I understand that "hash is not the key" but what is wrong with "the key is a hash"?
Or did you mean I should correct it in such a way: $arrayIterator[(string) $key->integerId] = $value?
@rtheunissen thank you for your replies, it was interesting and informative to read them 👍
ArrayIterator can do this, why Collection cannot? This is because arrays are copy-on-write/persistent and ext-ds structures do not support this yet.
fyi, i've just got to know, that in php 7.3 ArrayIterator has a bug and cannot do this too. e.g.: https://3v4l.org/Ft0Dh
Output for 7.3.0 - 7.3.4
15: valid(): bool(false)
16: current(): NULL
17: offsetSet(5, 5): NULL
18: valid(): bool(true)
19: current(): UNKNOWN:0
Notice: Undefined variable: s in /in/2Aelr on line 5
20: :
after returning an undefined value on current() call, it stops the iteration even though i append new values
@githubeing Please create a report on bugs.php.net.
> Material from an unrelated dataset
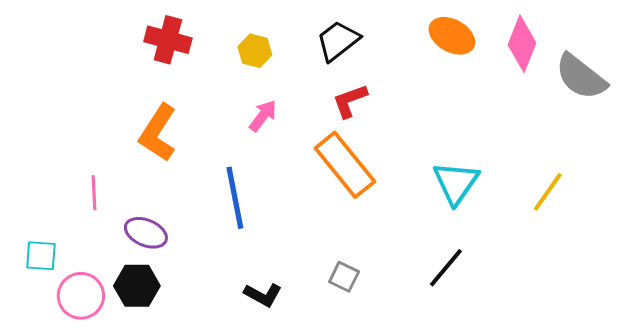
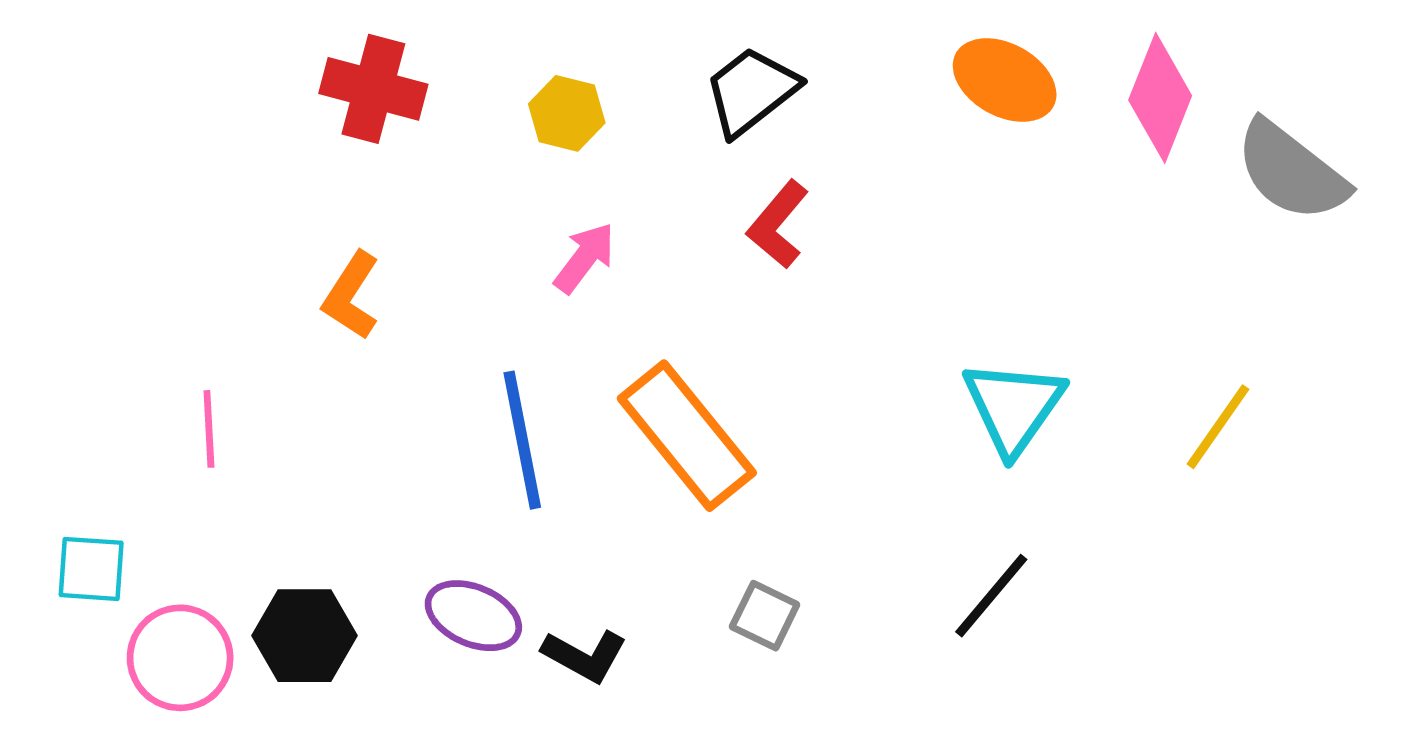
red L-shape: (350, 101) -> (778, 224), turned -30
orange L-shape: (158, 133) -> (351, 296), size x0.7
orange rectangle: (345, 165) -> (687, 436), moved
purple ellipse: (146, 233) -> (473, 616), moved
That UNKNOWN:0 is definitely a bug.
@githubeing
I understand that "hash is not the key" but what is wrong with "the key is a hash"?
In your specific case, it seems like the hash is unique so could be used as a key, sure. It is not recommended when you can not guarantee that a hash will be unique.
@githubeing if you use a generator rather than an IteratorIterator and you clone the structure before you iterate it, does that solve your use case? I know that can be an expensive operation (the clone every time), but it may carry you until we implement an improvement around iteration.
@githubeing Please create a report on bugs.php.net. That UNKNOWN:0 is definitely a bug.
i've done: https://bugs.php.net/bug.php?id=77903
you may vote for it if you want btw